DIRECTIVE: Which lines of the listing hold the string "Overblog"? Show each of them.

═══

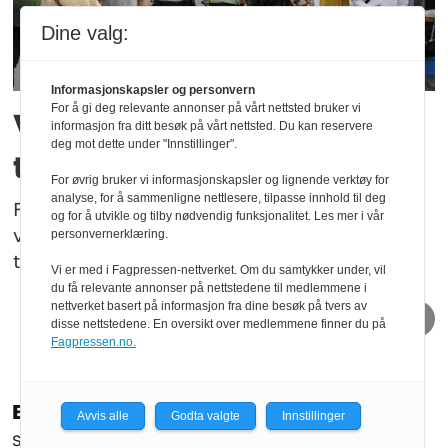
Dine valg:
Informasjonskapsler og personvern
For å gi deg relevante annonser på vårt nettsted bruker vi
Varsler tydelig
informasjon fra ditt besøk på vårt nettsted. Du kan reservere
deg mot dette under "Innstillinger".
tilstedeværelse
For øvrig bruker vi informasjonskapsler og lignende verktøy for
analyse, for å sammenligne nettlesere, tilpasse innhold til deg
Fysiske sperringer, droneforbud og
og for å utvikle og tilby nødvendig funksjonalitet. Les mer i vår
visitasjonskontroller. Slik blir politiets
personvernerklæring.
tilstedeværelse på Arendalsuka.
Vi er med i Fagpressen-nettverket. Om du samtykker under, vil
du få relevante annonser på nettstedene til medlemmene i
LEDIGE STILLINGER
nettverket basert på informasjon fra dine besøk på tvers av
disse nettstedene. En oversikt over medlemmene finner du på
Fagpressen.no.
Bussjåfør
Underviser -
Spennende
Avvis alle
Godta valgte
Innstillinger
operative
mulighet
Søknadsfrist:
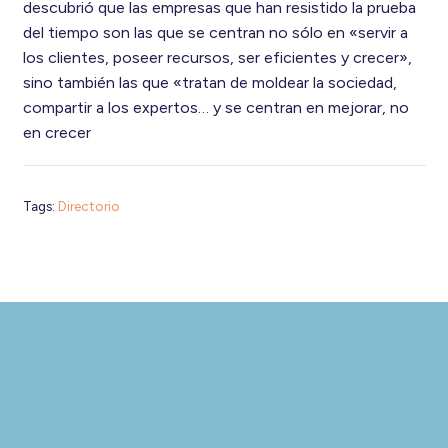
descubrió que las empresas que han resistido la prueba
del tiempo son las que se centran no sólo en «servir a
los clientes, poseer recursos, ser eficientes y crecer»,
sino también las que «tratan de moldear la sociedad,
compartir a los expertos… y se centran en mejorar, no
en crecer
Tags:
Directorio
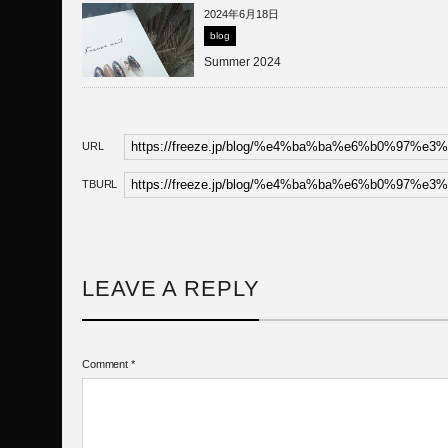
2024年6月18日
blog
Summer 2024
URL
TBURL
LEAVE A REPLY
Comment
*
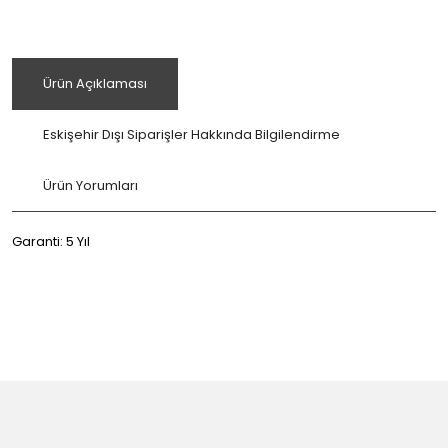
Ürün Açıklaması
Eskişehir Dışı Siparişler Hakkında Bilgilendirme
Ürün Yorumları
Garanti: 5 Yıl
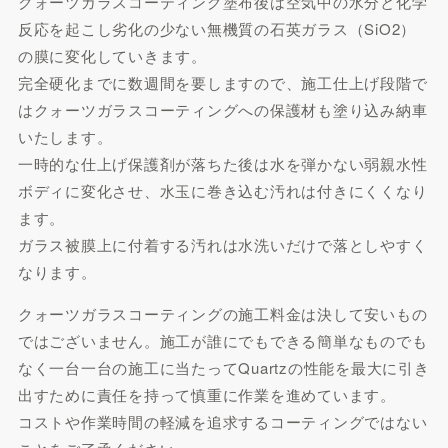
クォーツガラスコーティング塗布後は空気中の水分と化学
反応を起こし劣化の少ない無機質の石英ガラス（SiO2）
の膜に変化していきます。
完全硬化までに数週間を要しますので、施工仕上げ段階で
はクォーツガラスコーティングへの保護材も塗り込み納車
いたします。
一時的な仕上げ保護剤が落ちた後は水を弾かない弱親水性
ボディに変化させ、水玉に巻き込む汚れは付きにくくなり
ます。
ガラス被膜上に付着する汚れは水洗いだけで落としやすく
なります。
クォーツガラスコーティングの施工料金は決して安いもの
ではございません。施工が誰にでもできる簡単なものでも
なく一台一台の施工に当たってQuartzの性能を最大に引き
出すために責任を持って慎重に作業を進めています。
コストや作業時間の軽減を追求するコーティングではない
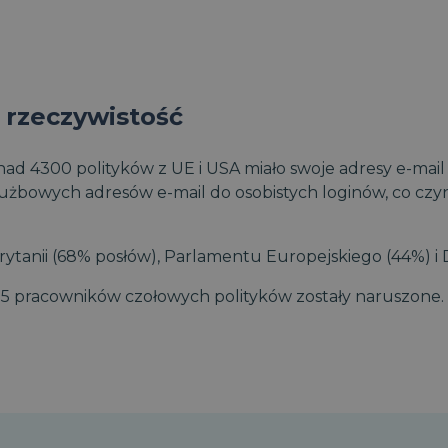
a rzeczywistość
onad 4300 polityków z UE i USA miało swoje adresy e-mai
łużbowych adresów e-mail do osobistych loginów, co czyn
rytanii (68% posłów), Parlamentu Europejskiego (44%) i D
 5 pracowników czołowych polityków zostały naruszone.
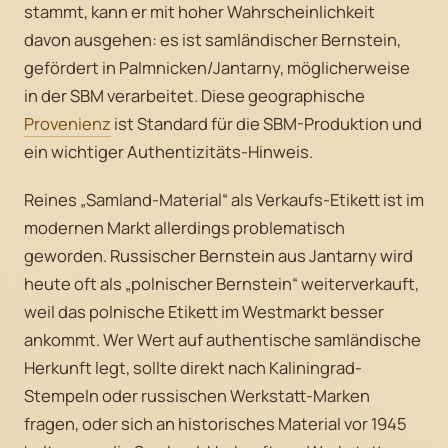
stammt, kann er mit hoher Wahrscheinlichkeit
davon ausgehen: es ist samländischer Bernstein,
gefördert in Palmnicken/Jantarny, möglicherweise
in der SBM verarbeitet. Diese geographische
Provenienz
ist Standard für die SBM-Produktion und
ein wichtiger Authentizitäts-Hinweis.
Reines „Samland-Material“ als Verkaufs-Etikett ist im
modernen Markt allerdings problematisch
geworden. Russischer Bernstein aus Jantarny wird
heute oft als „polnischer Bernstein“ weiterverkauft,
weil das polnische Etikett im Westmarkt besser
ankommt. Wer Wert auf authentische samländische
Herkunft legt, sollte direkt nach Kaliningrad-
Stempeln oder russischen Werkstatt-Marken
fragen, oder sich an historisches Material vor 1945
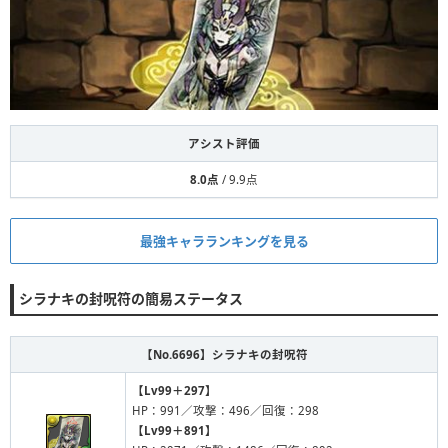
アシスト評価
8.0点
/ 9.9点
最強キャラランキングを見る
シラナキの封呪符の簡易ステータス
【No.6696】
シラナキの封呪符
【Lv99＋297】
HP：991／攻撃：496／回復：298
【Lv99＋891】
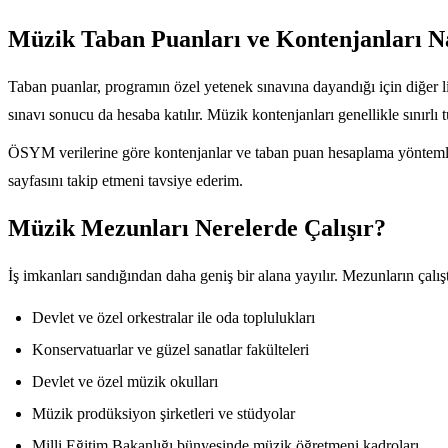
Müzik Taban Puanları ve Kontenjanları Na
Taban puanlar, programın özel yetenek sınavına dayandığı için diğer li
sınavı sonucu da hesaba katılır. Müzik kontenjanları genellikle sınırlı 
ÖSYM verilerine göre kontenjanlar ve taban puan hesaplama yöntemler
sayfasını takip etmeni tavsiye ederim.
Müzik Mezunları Nerelerde Çalışır?
İş imkanları sandığından daha geniş bir alana yayılır. Mezunların çalıştı
Devlet ve özel orkestralar ile oda toplulukları
Konservatuarlar ve güzel sanatlar fakülteleri
Devlet ve özel müzik okulları
Müzik prodüksiyon şirketleri ve stüdyolar
Milli Eğitim Bakanlığı bünyesinde müzik öğretmeni kadroları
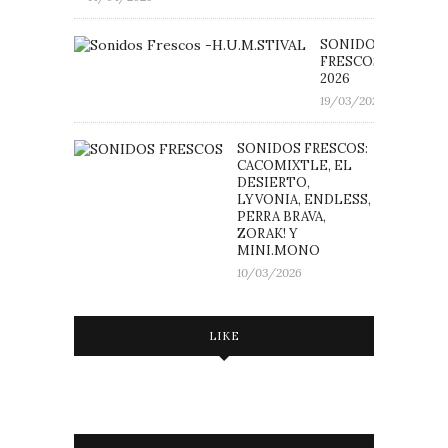
SONIDOS
FRESCOS: H.U.M.ST
2026
19/03/2026
SONIDOS FRESCOS:
CACOMIXTLE, EL
DESIERTO,
LYVONIA, ENDLESS,
PERRA BRAVA,
ZORAK! Y
MINI.MONO
10/03/2026
LIKE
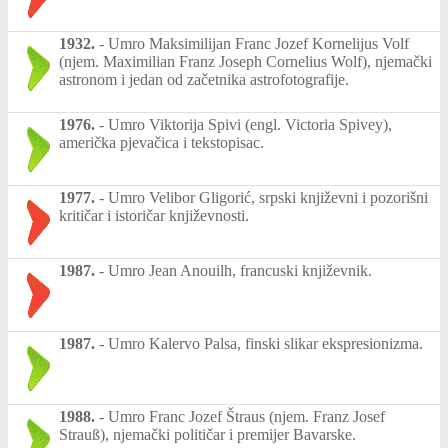
1932.
-
Umro Maksimilijan Franc Jozef Kornelijus Volf
(njem. Maximilian Franz Joseph Cornelius Wolf), njemački
astronom i jedan od začetnika astrofotografije.
1976.
-
Umro Viktorija Spivi (engl. Victoria Spivey),
američka pjevačica i tekstopisac.
1977.
-
Umro Velibor Gligorić, srpski književni i pozorišni
kritičar i istoričar književnosti.
1987.
-
Umro Jean Anouilh, francuski književnik.
1987.
-
Umro Kalervo Palsa, finski slikar ekspresionizma.
1988.
-
Umro Franc Jozef Štraus (njem. Franz Josef
Strauß), njemački političar i premijer Bavarske.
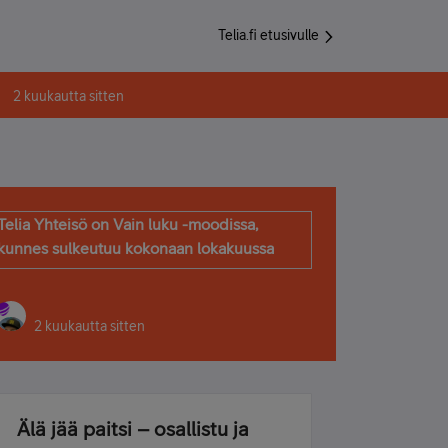
Telia.fi etusivulle
2 kuukautta sitten
Telia Yhteisö on Vain luku -moodissa,
kunnes sulkeutuu kokonaan lokakuussa
2 kuukautta sitten
Älä jää paitsi – osallistu ja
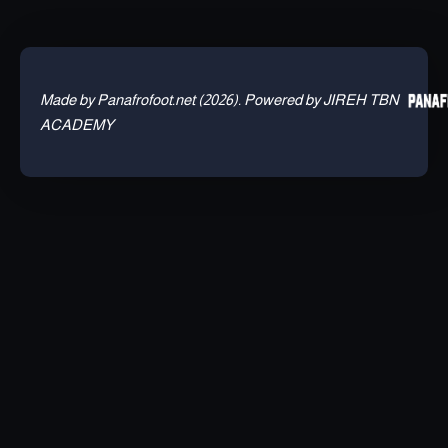
Made by Panafrofoot.net (2026). Powered by JIREH TBN
ACADEMY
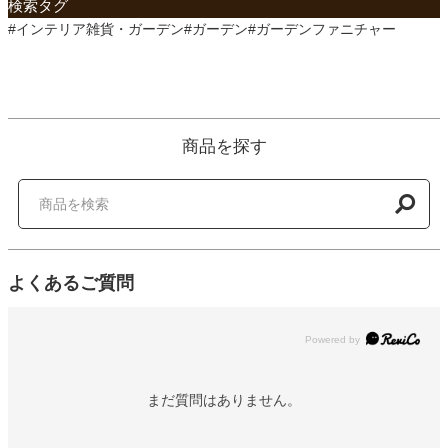
検索タグ
#インテリア雑貨・ガーデン#ガーデン#ガーデンファニチャー
商品を探す
よくあるご質問
Powered by
まだ質問はありません。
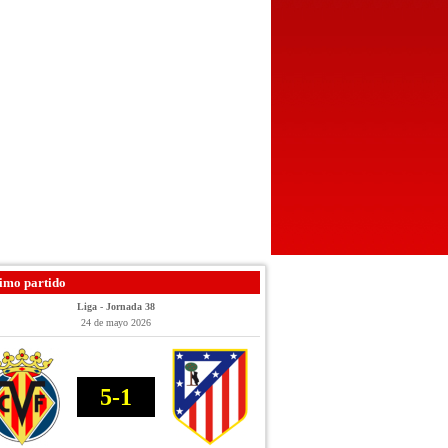
imo partido
Liga - Jornada 38
24 de mayo 2026
5-1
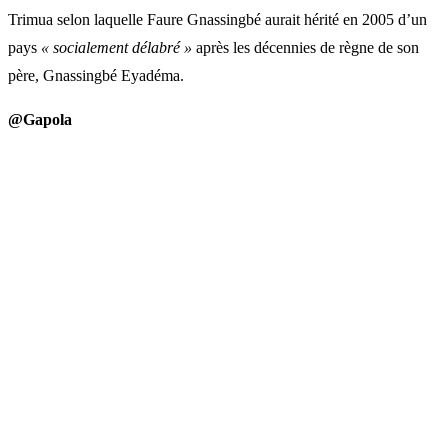
Trimua selon laquelle Faure Gnassingbé aurait hérité en 2005 d’un
pays
« socialement délabré »
après les décennies de règne de son
père, Gnassingbé Eyadéma.
@Gapola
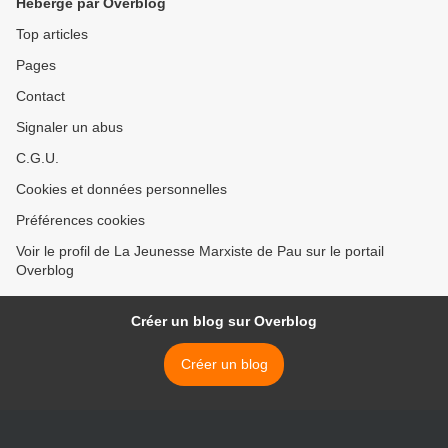
Hébergé par Overblog
Top articles
Pages
Contact
Signaler un abus
C.G.U.
Cookies et données personnelles
Préférences cookies
Voir le profil de La Jeunesse Marxiste de Pau sur le portail
Overblog
Créer un blog sur Overblog
Créer un blog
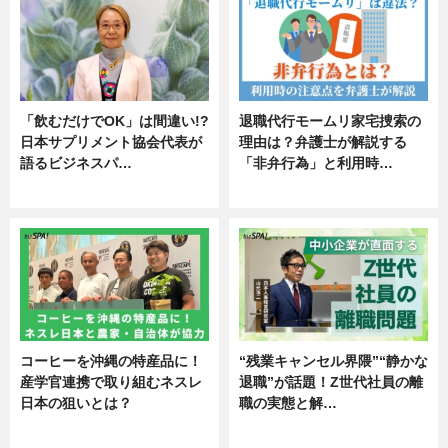
「飲むだけでOK」は間違い!?
退職代行モームリ家宅捜索の
日本サプリメント協会代表が
理由は？弁護士が解説する
語るビジネスパ…
「非弁行為」と利用時…
ニュース
専門家インタビュー
コーヒーを沖縄の特産品に！
“残業キャンセル界隈”“静かな
産学官連携で取り組むネスレ
退職”が話題！Z世代社員の離
日本の狙いとは？
職の実態と解…
企業インタビュー
企業インタビュー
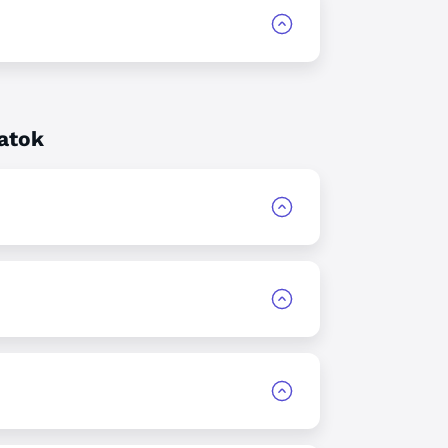
zatok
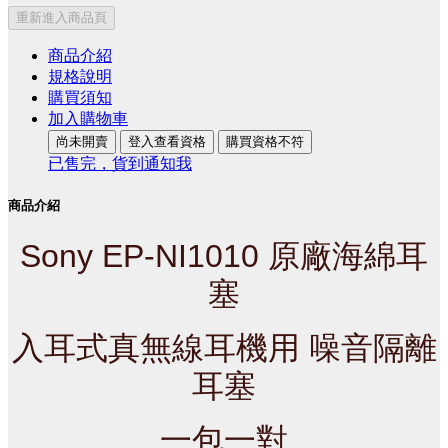
重新進入商品頁
商品介紹
規格說明
購買須知
加入購物車
尚未開賣
登入查看資格
購買資格不符
已售完，貨到通知我
商品介紹
Sony EP-NI1010 原廠海綿耳
塞
入耳式真無線耳機用 噪音隔離
耳塞
一包一對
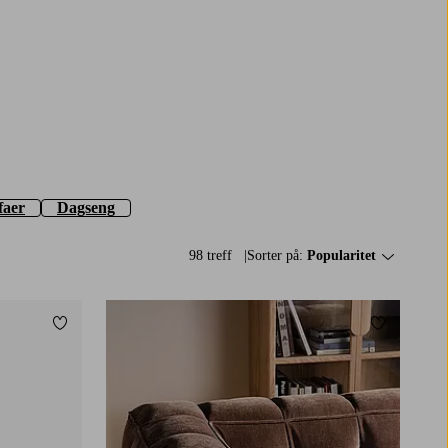
faer
Dagseng
98 treff
Sorter på:
Popularitet
Legg til favoritter
Legg til fa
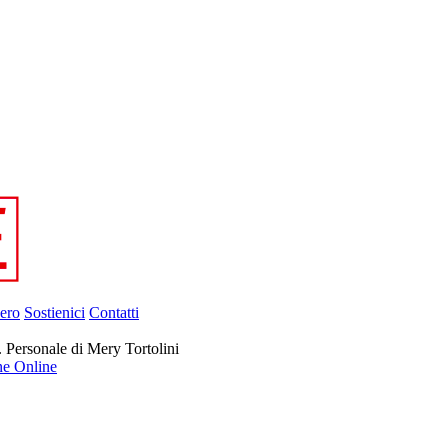
ero
Sostienici
Contatti
 Personale di Mery Tortolini
ne Online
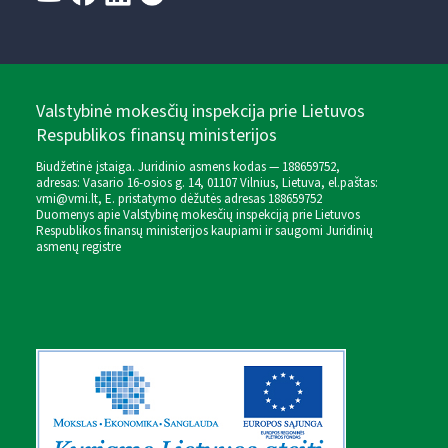
Valstybinė mokesčių inspekcija prie Lietuvos
Respublikos finansų ministerijos
Biudžetinė įstaiga. Juridinio asmens kodas — 188659752,
adresas: Vasario 16-osios g. 14, 01107 Vilnius, Lietuva, el.paštas:
vmi@vmi.lt
, E. pristatymo dėžutės adresas 188659752
Duomenys apie Valstybinę mokesčių inspekciją prie Lietuvos
Respublikos finansų ministerijos kaupiami ir saugomi Juridinių
asmenų registre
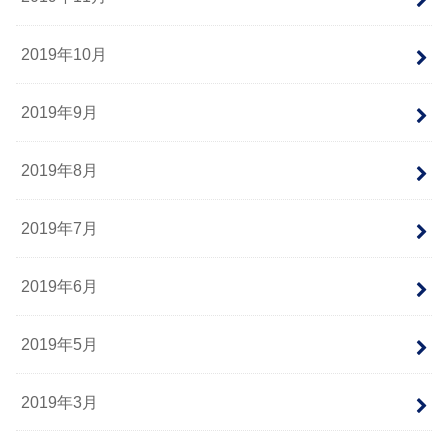
2019年10月
2019年9月
2019年8月
2019年7月
2019年6月
2019年5月
2019年3月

═══

TASK OUTPUT:
Hébergé par Overblog
Overblog
Créer un blog sur Overblog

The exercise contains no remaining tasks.